WHAT THE TASK ASKS: Search the entries for lines that contain the word "dossier", and report each one found.

*** PROVIDED DATA Section Begins ***

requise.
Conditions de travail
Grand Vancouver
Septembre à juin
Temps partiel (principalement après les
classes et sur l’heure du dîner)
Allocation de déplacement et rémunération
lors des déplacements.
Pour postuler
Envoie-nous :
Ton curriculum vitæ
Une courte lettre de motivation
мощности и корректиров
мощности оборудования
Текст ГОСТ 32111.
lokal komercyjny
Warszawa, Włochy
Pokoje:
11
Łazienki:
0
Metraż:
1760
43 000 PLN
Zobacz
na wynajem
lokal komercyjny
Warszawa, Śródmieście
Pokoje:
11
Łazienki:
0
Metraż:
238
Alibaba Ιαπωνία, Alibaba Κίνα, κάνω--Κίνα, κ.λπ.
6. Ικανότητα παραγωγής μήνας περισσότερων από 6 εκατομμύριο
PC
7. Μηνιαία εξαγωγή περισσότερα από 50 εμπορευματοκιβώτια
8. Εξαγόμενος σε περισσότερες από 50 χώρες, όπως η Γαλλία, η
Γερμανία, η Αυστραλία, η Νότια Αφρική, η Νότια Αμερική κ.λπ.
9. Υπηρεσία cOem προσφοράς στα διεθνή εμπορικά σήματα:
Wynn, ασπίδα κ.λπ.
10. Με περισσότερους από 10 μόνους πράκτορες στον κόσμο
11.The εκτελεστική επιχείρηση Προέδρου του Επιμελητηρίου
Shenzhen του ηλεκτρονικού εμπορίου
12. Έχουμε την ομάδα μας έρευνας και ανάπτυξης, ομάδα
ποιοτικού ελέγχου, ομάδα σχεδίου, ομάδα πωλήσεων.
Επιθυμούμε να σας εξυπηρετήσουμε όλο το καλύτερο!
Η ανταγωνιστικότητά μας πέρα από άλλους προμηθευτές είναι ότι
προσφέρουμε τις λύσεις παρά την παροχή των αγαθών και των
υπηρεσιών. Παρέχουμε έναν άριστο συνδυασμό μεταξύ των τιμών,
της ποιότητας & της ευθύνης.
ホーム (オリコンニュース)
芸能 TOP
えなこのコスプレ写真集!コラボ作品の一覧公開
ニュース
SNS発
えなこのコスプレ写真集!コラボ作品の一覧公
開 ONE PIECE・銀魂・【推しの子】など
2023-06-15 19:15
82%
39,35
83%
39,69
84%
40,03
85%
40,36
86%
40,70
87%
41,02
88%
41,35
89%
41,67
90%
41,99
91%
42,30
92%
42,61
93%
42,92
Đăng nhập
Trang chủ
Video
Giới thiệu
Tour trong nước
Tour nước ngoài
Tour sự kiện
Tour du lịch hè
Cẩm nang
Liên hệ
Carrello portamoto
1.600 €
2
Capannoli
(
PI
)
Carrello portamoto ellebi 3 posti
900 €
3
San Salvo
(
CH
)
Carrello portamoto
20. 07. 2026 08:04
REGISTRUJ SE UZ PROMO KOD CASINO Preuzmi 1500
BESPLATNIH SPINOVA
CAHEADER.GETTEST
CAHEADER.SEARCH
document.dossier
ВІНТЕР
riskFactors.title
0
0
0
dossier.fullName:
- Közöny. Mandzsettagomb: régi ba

*** PROVIDED DATA Section Ends ***

ANSWER TO THIS PROBLEM:
document.dossier
dossier.fullName:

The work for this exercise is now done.